• Stored records:
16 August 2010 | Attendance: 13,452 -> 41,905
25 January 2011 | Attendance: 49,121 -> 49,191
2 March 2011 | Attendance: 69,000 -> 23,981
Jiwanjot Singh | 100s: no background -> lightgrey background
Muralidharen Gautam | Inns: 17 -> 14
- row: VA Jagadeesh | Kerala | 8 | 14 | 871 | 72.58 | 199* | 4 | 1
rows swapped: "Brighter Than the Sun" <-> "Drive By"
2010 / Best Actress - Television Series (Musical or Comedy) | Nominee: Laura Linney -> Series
...
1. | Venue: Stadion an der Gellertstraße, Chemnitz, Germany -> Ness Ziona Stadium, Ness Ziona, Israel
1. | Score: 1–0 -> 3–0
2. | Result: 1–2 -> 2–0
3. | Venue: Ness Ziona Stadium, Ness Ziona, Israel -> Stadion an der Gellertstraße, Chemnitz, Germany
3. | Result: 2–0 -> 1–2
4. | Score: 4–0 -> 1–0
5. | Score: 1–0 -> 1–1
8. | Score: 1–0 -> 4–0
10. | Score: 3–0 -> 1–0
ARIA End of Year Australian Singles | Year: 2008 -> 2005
...
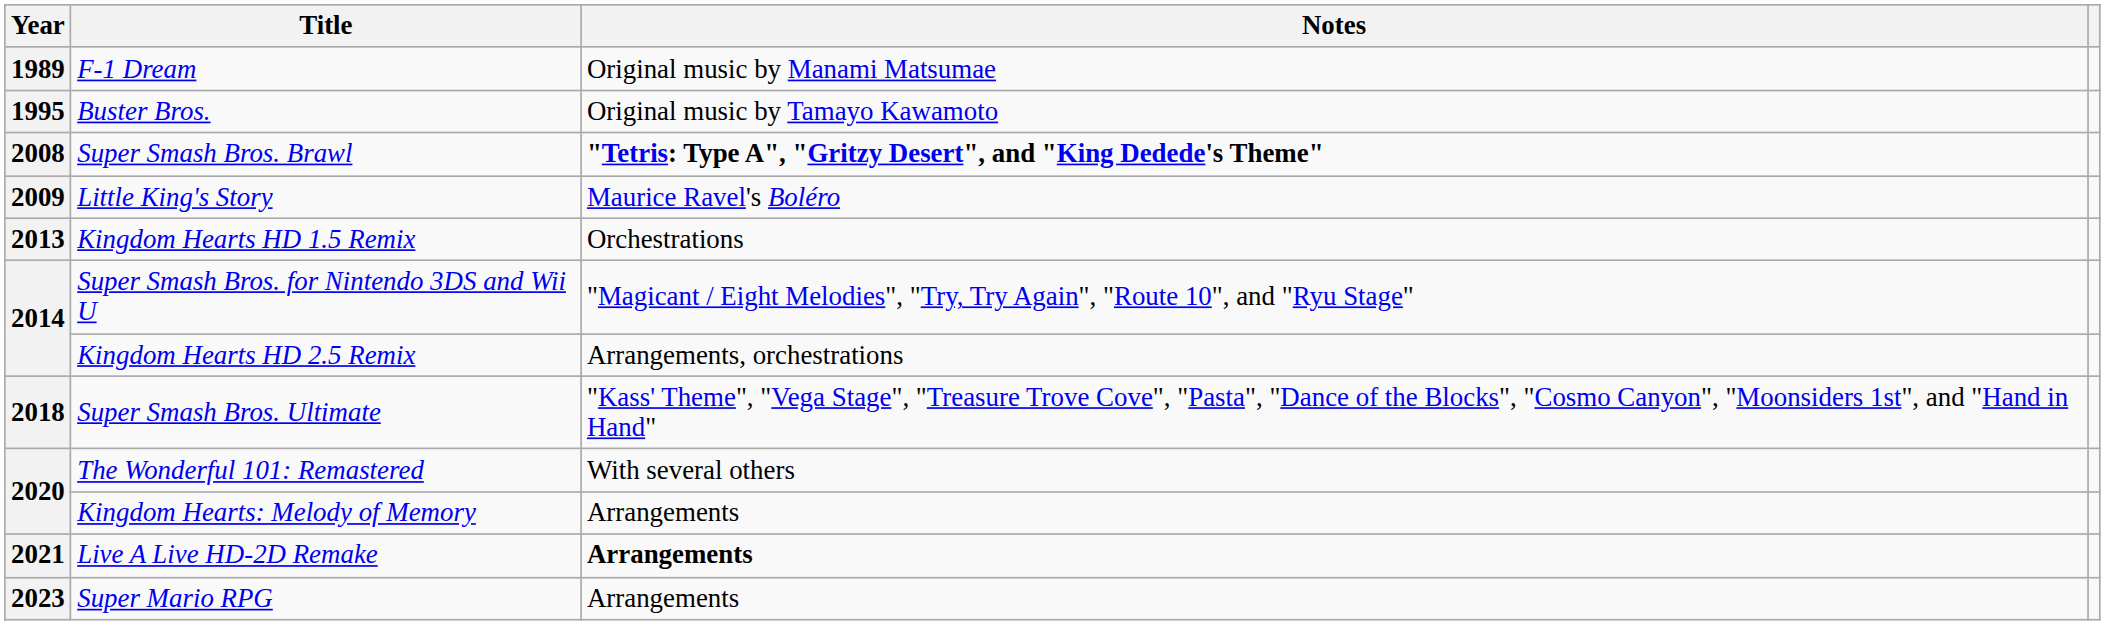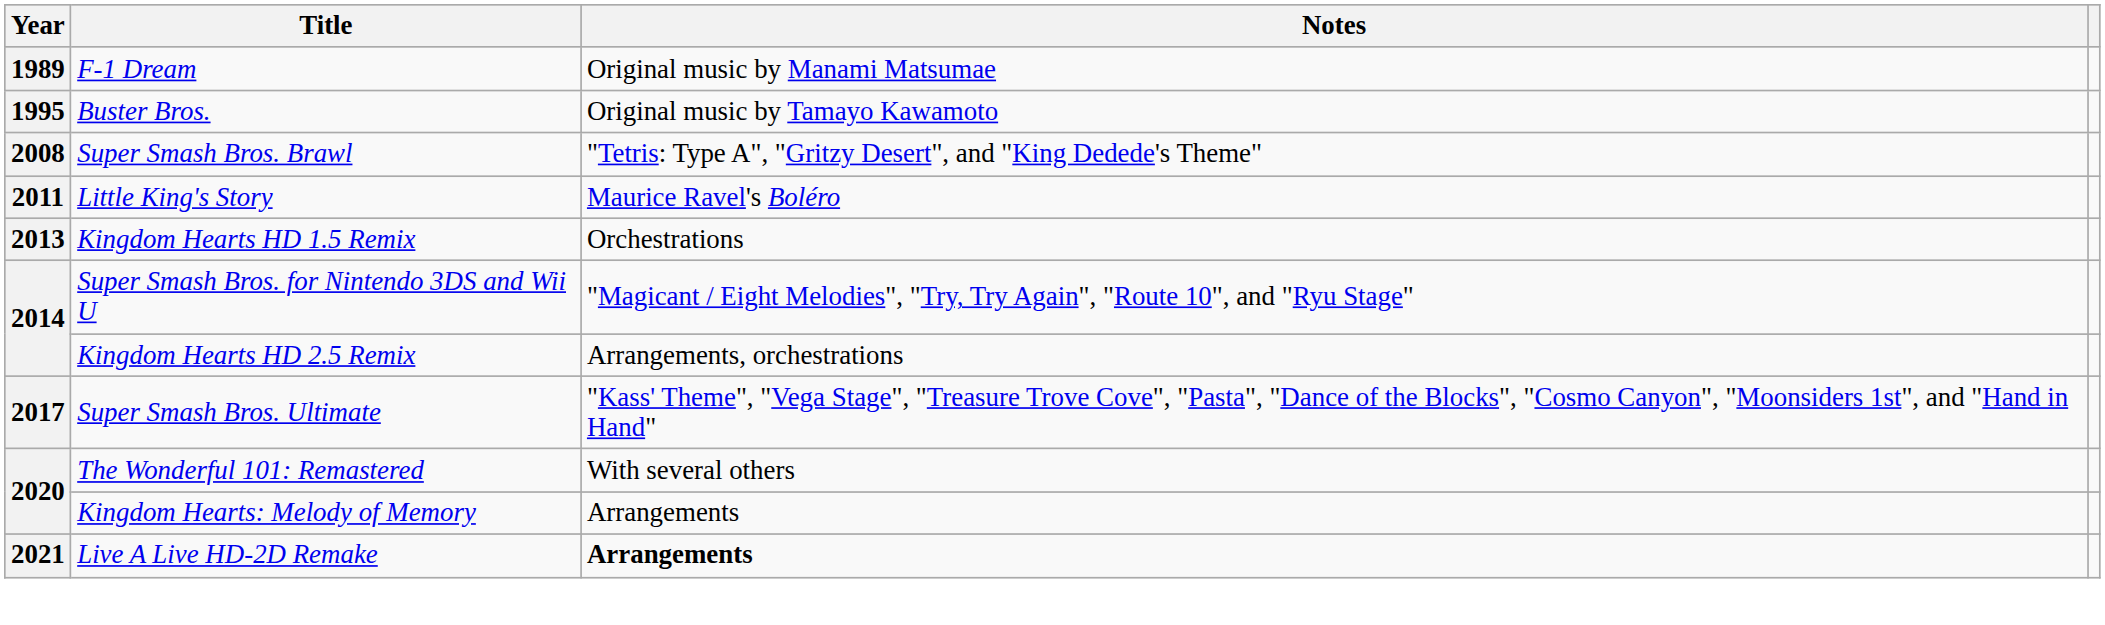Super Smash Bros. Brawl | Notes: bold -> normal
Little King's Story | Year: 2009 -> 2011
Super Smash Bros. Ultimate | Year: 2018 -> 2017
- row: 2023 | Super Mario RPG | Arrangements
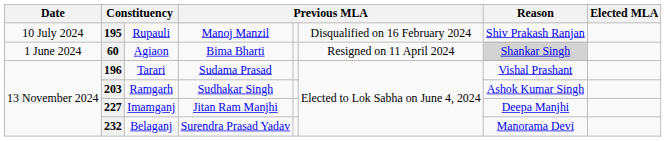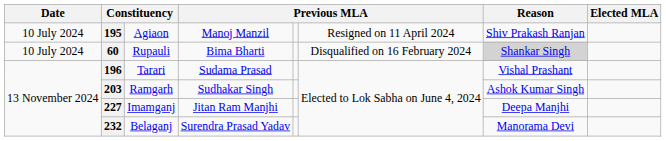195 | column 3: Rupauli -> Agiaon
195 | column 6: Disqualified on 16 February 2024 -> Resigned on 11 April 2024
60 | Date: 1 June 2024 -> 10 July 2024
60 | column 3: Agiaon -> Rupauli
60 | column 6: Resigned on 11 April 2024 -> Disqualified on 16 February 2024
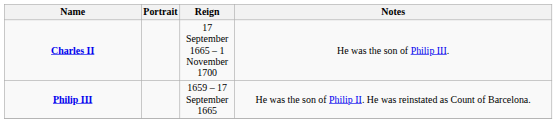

• Your goal:
Pull out every line of the listing above that contains the string "Stadion". Case counts.

• Written answer:
1. | Venue: Stadion an der Gellertstraße, Chemnitz, Germany -> Ness Ziona Stadium, Ness Ziona, Israel
3. | Venue: Ness Ziona Stadium, Ness Ziona, Israel -> Stadion an der Gellertstraße, Chemnitz, Germany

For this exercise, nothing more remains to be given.